Dios de la lluvia

M. Eloísa Caro Durán

 

El Conjunto Arqueológico de Chichen Itza es uno de los mejores exponentes de la Cultura Maya.

 

Itzayana jugaba entre las casas del poblado sin dejar de tocar su ocarina, aquella que recibió de sus abuelos y estos de los suyos, aquella de la que nunca se separaba y de la que formaba parte. Solo ella conseguía que la pequeña figurilla de arcilla emitiese un sonido exclusivo, peculiar. Todos reconocían y admiraban sus melodías.

La pequeña se divertía, ajena a los problemas del poblado; una prolongada y dañina sequía impedía que el maíz, su principal sustento creciese.

La situación llegó a ser tan preocupante que únicamente les quedaba recurrir cuanto antes al dios de la lluvia.

Los sacerdotes engalanaron el templo y organizaron los preparativos para la ceremonia.

Al día siguiente de anunciar los actos, muy temprano, el padre de Itzayana vio como bajaban por la calle principal los guardias del templo. Enseguida comprendió lo que ocurría, sin duda la habían elegido a ella. Nahil corrió hasta donde dormía su hija y le indicó que se escondiera muy lejos, entre la arboleda más espesa, donde nadie pudiera encontrarla. Ni siquiera el dios de la lluvia podría arrebatarle a su hija.

Los guardias del sacerdote exigieron a Nahil que les entregase a Itzayana, cuyo nombre significaba regalo de dios, ella sería la ofrenda para contentar a Chaac.

Nahil sabía muy bien las consecuencias de aquella negativa pero la vida de su hija no terminaría así.

Los sacerdotes decidieron que ya no había tiempo, la ceremonia comenzaría sin Itzayana.

Todo el poblado congregado en la explanada sagrada, siguió con la mirada al joven guerrero con nariz aguileña y ojos almendrados que subía con decisión la escalinata de la pirámide, desde el primer peldaño donde las dos colosales cabezas de serpiente emplumada que representaban al dios Kukulcán le daban la bienvenida.

En la cúspide le aguardaba el sacerdote ataviado con sus galas ceremoniales de alegres colores bordadas con gemas preciosas, su gran tocado de plumas vistosas, un pesado collar y el cinturón con incrustaciones de jade.

Ambos entraron en el templo. Fueron directamente a la cámara de los sacrificios. Sobre el disco de turquesa, en el lomo del jaguar rojo el sacerdote quemó el copal y a su vez el guerrero bebió de una copa el pertinente alucinógeno que enseguida lo aturdió.

Sin dudarlo, el guerrero cogió un punzón y se pinchó en el labio, el sacerdote recogió su sangre en un recipiente azul intenso.
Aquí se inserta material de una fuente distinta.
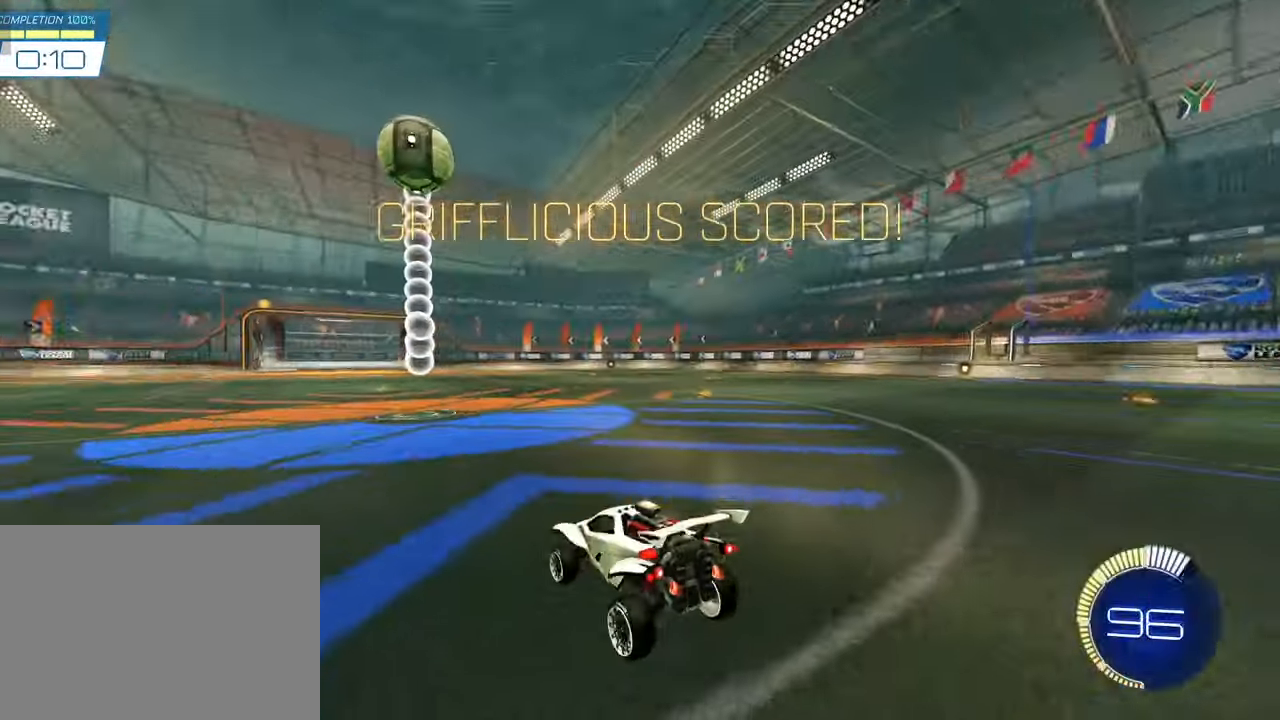
{"buttons": [], "left_stick": "down", "events": [[400, "CROSS", "down"], [400, "left_stick", "down"], [500, "CROSS", "up"]]}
Después pasaron por la sala de las ofrendas y vertieron la sangre en el altar del Chac Mool para entregarla a los dioses.

Los hombres y mujeres del poblado que danzaban alrededor de la pirámide se detuvieron al ver salir a los dos hombres del templo. Los participantes en el juego sagrado de la pelota también lo hicieron y todos al unísono gritaron entusiasmados mientras el sacerdote y el guerrero descendían por la escalinata.

No obstante, el dios de la lluvia reclamaba su ofrenda particular.

Los sacerdotes y las autoridades locales engalanados con lujosos atuendos, encabezaron la procesión hacia el cenote sagrado.

Invocaron al dios de la lluvia con solemnes cánticos hasta que sus gargantas se apagaron. Todo parecía poco para contentar a su dios.

Desde el pedestal, un acaudalado comerciante arrojó al portal del inframundo, un valioso collar de oro; la oscuridad del agua lo atrapó para siempre.

El sacerdote puso fin a la ceremonia con singulares letanías que cerraban el acto.

Todos debían regresar a sus casas y esperar allí hasta que la lluvia llegase.

Cuando el sol comenzó a ocultarse y las sombras tapaban la claridad del día Itzayana se acercó hasta el borde del pozo sagrado, miró al fondo y después de unos instantes, arrojó su apreciada ocarina, el diminuto ruiseñor de arcilla y su sonido especial ya sólo serían para Chaac, el dios de la lluvia.